DIVERGENT

★★★

ONLY A BEGINNING

THEATRICAL REVIEW
By Kate Smith
6th April 2014

'Divergent' isn't the first post-apocalypse sci-fi/fantasy we've seen lately; it's the somewhat familiar story of a young woman (Tris, brought to life here by Shailene Woodley) fighting within an oppressive regime to spark a rebellion. The immense popularity of these kinds of films guarantee box-office success, but if you’re not a fan of the books, is it still worth your $20?

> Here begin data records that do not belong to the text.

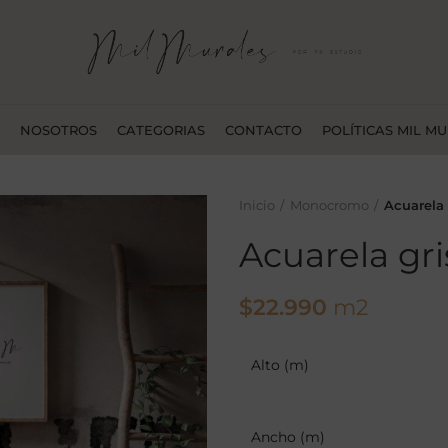
NOSOTROS
CATEGORIAS
CONTACTO
POLÍTICAS MIL M
Inicio
Monocromo
Acuarela 
Acuarela gri
$
22.990
m2
Alto (m)
Ancho (m)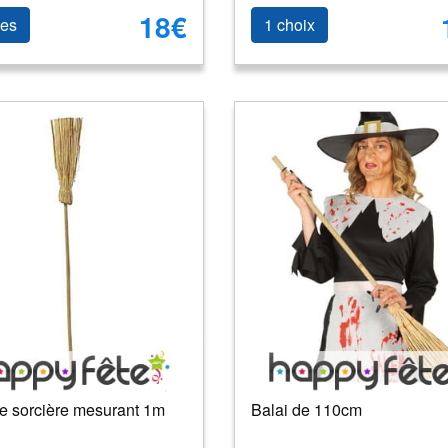
18€
les
1 choix
de sorcière mesurant 1m
Balai de 110cm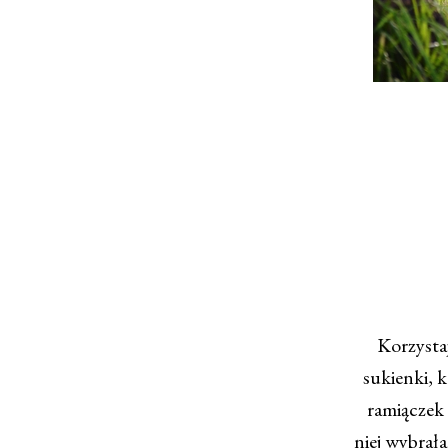
Korzystaj
sukienki, k
ramiączek 
niej wybrała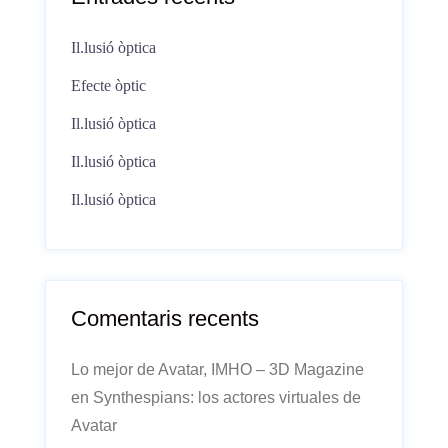
Il.lusió òptica
Efecte òptic
Il.lusió òptica
Il.lusió òptica
Il.lusió òptica
Comentaris recents
Lo mejor de Avatar, IMHO – 3D Magazine
en
Synthespians: los actores virtuales de
Avatar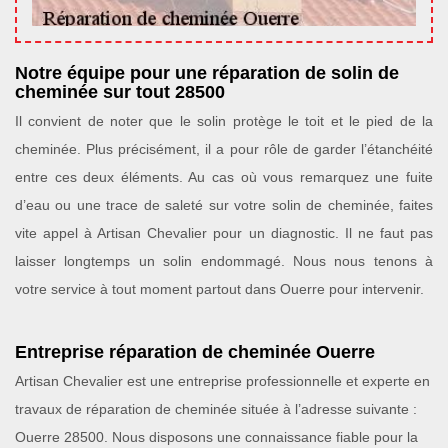
Notre équipe pour une réparation de solin de
cheminée sur tout 28500
Il convient de noter que le solin protège le toit et le pied de la
cheminée. Plus précisément, il a pour rôle de garder l’étanchéité
entre ces deux éléments. Au cas où vous remarquez une fuite
d’eau ou une trace de saleté sur votre solin de cheminée, faites
vite appel à Artisan Chevalier pour un diagnostic. Il ne faut pas
laisser longtemps un solin endommagé. Nous nous tenons à
votre service à tout moment partout dans Ouerre pour intervenir.
Entreprise réparation de cheminée Ouerre
Artisan Chevalier est une entreprise professionnelle et experte en
travaux de réparation de cheminée située à l’adresse suivante :
Ouerre 28500. Nous disposons une connaissance fiable pour la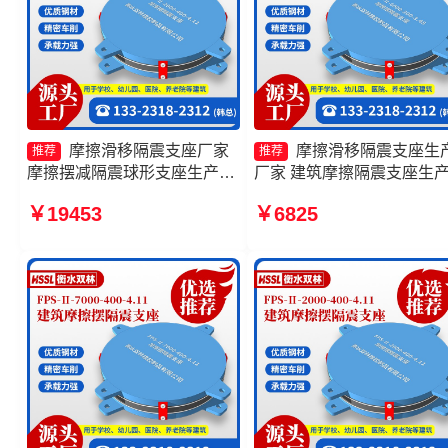
摩擦滑移隔震支座厂家
摩擦滑移隔震支座生
推荐
推荐
摩擦摆减隔震球形支座生产厂
厂家 建筑摩擦隔震支座生
家 摩擦摆隔震支座FPSII-
家一套源头工厂 摩擦摆支
￥19453
￥6825
7000-400-4.11 摩擦摆式隔震
制源头工厂 建筑摩擦摆隔
支座厂家
座厂家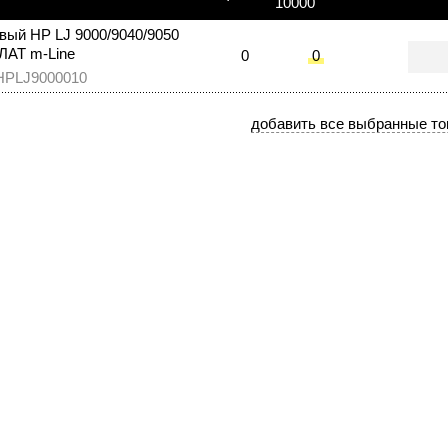
10000
вый HP LJ 9000/9040/9050
ЛАТ m-Line
0
0
HPLJ9000010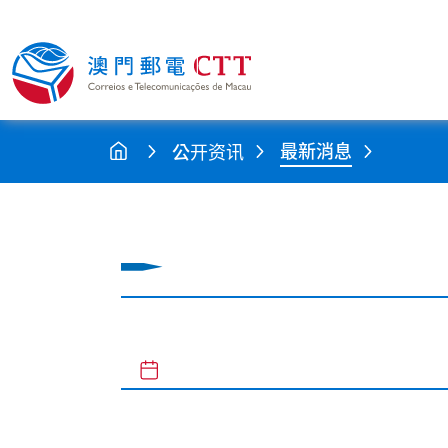
最新消息
公开资讯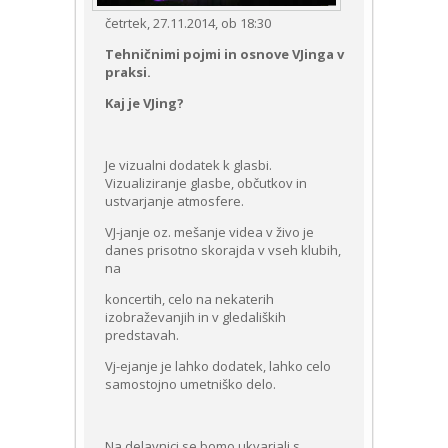
četrtek, 27.11.2014, ob 18:30
Tehničnimi pojmi in osnove VJinga v
praksi.
Kaj je VJing?
Je vizualni dodatek k glasbi.
Vizualiziranje glasbe, občutkov in
ustvarjanje atmosfere.
VJ-janje oz. mešanje videa v živo je
danes prisotno skorajda v vseh klubih,
na
koncertih, celo na nekaterih
izobraževanjih in v gledaliških
predstavah.
Vj-ejanje je lahko dodatek, lahko celo
samostojno umetniško delo.
Na delavnici se bomo ukvarjali s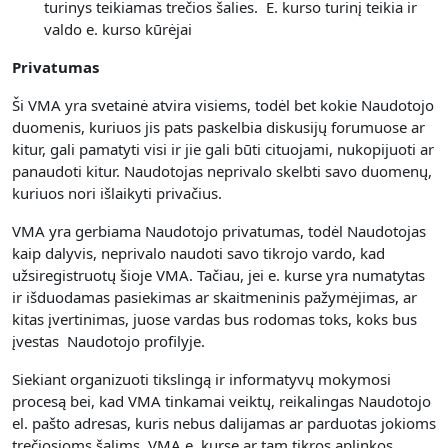
turinys teikiamas trečios šalies. E. kurso turinį teikia ir
valdo e. kurso kūrėjai
Privatumas
Ši VMA yra svetainė atvira visiems, todėl bet kokie Naudotojo
duomenis, kuriuos jis pats paskelbia diskusijų forumuose ar
kitur, gali pamatyti visi ir jie gali būti cituojami, nukopijuoti ar
panaudoti kitur. Naudotojas neprivalo skelbti savo duomenų,
kuriuos nori išlaikyti privačius.
VMA yra gerbiama Naudotojo privatumas, todėl Naudotojas
kaip dalyvis, neprivalo naudoti savo tikrojo vardo, kad
užsiregistruotų šioje VMA. Tačiau, jei e. kurse yra numatytas
ir išduodamas pasiekimas ar skaitmeninis pažymėjimas, ar
kitas įvertinimas, juose vardas bus rodomas toks, koks bus
įvestas Naudotojo profilyje.
Siekiant organizuoti tikslingą ir informatyvų mokymosi
procesą bei, kad VMA tinkamai veiktų, reikalingas Naudotojo
el. pašto adresas, kuris nebus dalijamas ar parduotas jokioms
trečiosioms šalims. VMA e. kurse ar tam tikros aplinkos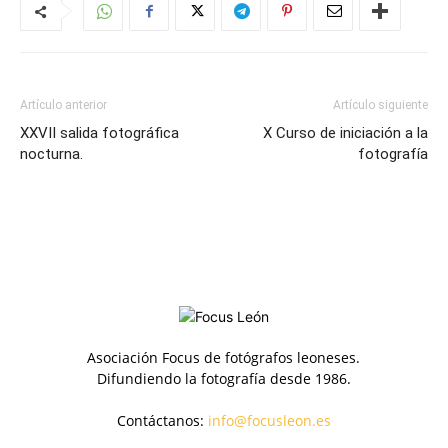
Artículo anterior
Artículo siguiente
XXVII salida fotográfica
X Curso de iniciación a la
nocturna.
fotografía
Asociación Focus de fotógrafos leoneses.
Difundiendo la fotografía desde 1986.
Contáctanos:
info@focusleon.es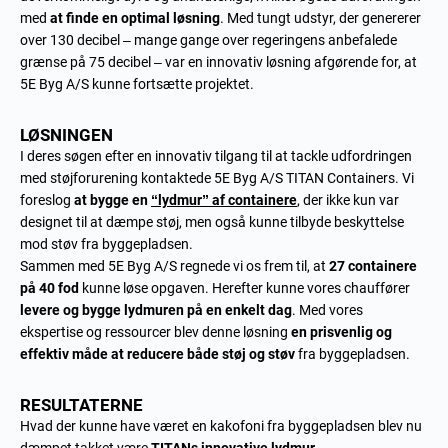
med
at finde en optimal løsning
. Med tungt udstyr, der genererer
over 130 decibel – mange gange over regeringens anbefalede
grænse på 75 decibel – var en innovativ løsning afgørende for, at
5E Byg A/S kunne fortsætte projektet.
LØSNINGEN
I deres søgen efter en innovativ tilgang til at tackle udfordringen
med støjforurening kontaktede 5E Byg A/S TITAN Containers. Vi
foreslog
at bygge en
“lydmur” af containere
, der ikke kun var
designet til at dæmpe støj, men også kunne tilbyde beskyttelse
mod støv fra byggepladsen.
Sammen med 5E Byg A/S regnede vi os frem til, at
27 containere
på 40 fod
kunne løse opgaven. Herefter kunne vores chauffører
levere og bygge lydmuren på en enkelt dag
. Med vores
ekspertise og ressourcer blev denne løsning
en prisvenlig og
effektiv måde at reducere både støj og støv
fra byggepladsen.
RESULTATERNE
Hvad der kunne have været en kakofoni fra byggepladsen blev nu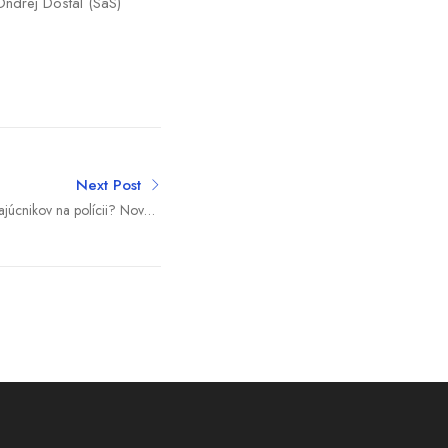
ndrej Dostál (SaS)
Next Post
júcnikov na polícii? Novela
e prešla do druhého čítania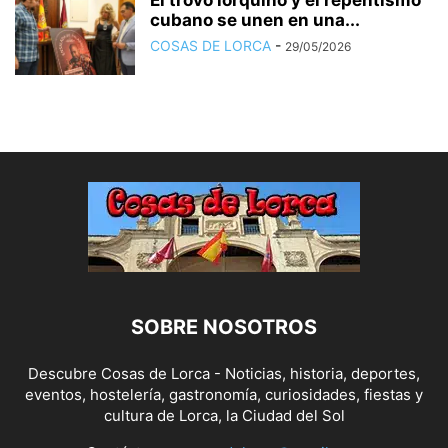
El trovo lorquino y el repentismo
cubano se unen en una...
COSAS DE LORCA
-
29/05/2026
SOBRE NOSOTROS
Descubre Cosas de Lorca - Noticias, historia, deportes,
eventos, hostelería, gastronomía, curiosidades, fiestas y
cultura de Lorca, la Ciudad del Sol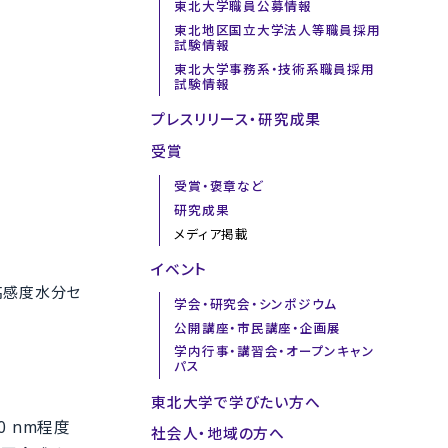
東北大学職員公募情報
東北地区国立大学法人等職員採用
試験情報
東北大学事務系・技術系職員採用
試験情報
プレスリリース・研究成果
受賞
受賞・褒章など
研究成果
メディア掲載
イベント
高感度水分セ
学会・研究会・シンポジウム
公開講座・市民講座・企画展
学内行事・講習会・オープンキャン
パス
東北大学で学びたい方へ
 nm程度
社会人・地域の方へ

Tris’s walled city society divides people into skill Factions. Wardrobe colour makes these divisions obvious, dressing the lawyer-like Faction in black and white, while the warriors display flashes of red. As a Divergent, Tris is a danger to the status quo, as she may not willingly accept the place and position the society assigns her. 95% of people in Tris’s world are placed in their Faction of origin, and choosing another has political ramifications.

'DIVERGENT' TRAILER 2

Teenage themes of the conflicting need to fit in and rebel, to find one’s place and identity, and the flush of first love all make appearances. The fear of failure to fit in is emphasised in the homeless Factionless and consequences of Divergence. There are bullies, some of whom are ultimately redeemed by the fortitude of the heroine. The film is so obviously geared to the teenage and young adult demographic that older audiences will struggle to engage beyond abstract considerations of the political themes.

Tris’s faction of Abnegation avoid looking in mirrors – they “reject vanity”. So why was Tris wearing obvious eyeliner and mascara during the entire film? A tiny thing to be so distracting, but it smacked of laziness in the production and detracted from the otherwise well portrayed “reality” of the city. The CGI and cinematography are pretty special at times, with sweeping shots of the city and surrounds. The sets are lavish and the attention to detail is impressive in that respect, including the skilful use of lighting. Nothing looked out of place (except Tris’s makeup). Hans Zimmer’s influence on the score is immediately discernable; however, there are a few moments in the film where the vocal soundtrack feels out of place - they should have stuck to instrumental.

Woodley is currently touted as the next big thing, and here we can see why.

Performances from most of the cast are very good, apart from some overacted nastiness here and there. There are a couple unintentionally funny moments due to awkwardness of the delivery. Woodley is currently touted as the next big thing, and here we can see why. Tris’s emotions are nuanced, subtle, but easy to relate to. Woodley brings a wealth of expression to what might have been another clichéd teenage romance.

The film runs for 2 hours and 20 minutes, and the editing is a bit hit and miss at times. Some scenes moved along snappily while others dragged. Of course, the film suffers from what afflicts all book adaptations - trying to get 400-odd pages into a feature length film - and in that respect, ‘Divergent’ did well.

For fans of the book, ‘Divergent’ is a worthy interpretation of Veronica Roth’s novel. As a standalone film, I have my doubts. It feels too much like a beginning – a pilot episode. Time and sequels will tell if the series will hold its own against the other popular young adult adaptations hitting our screens these days, but if you’re in need of a fix until the next ‘Hunger Games’ installment, ‘Divergent’ will satisfy.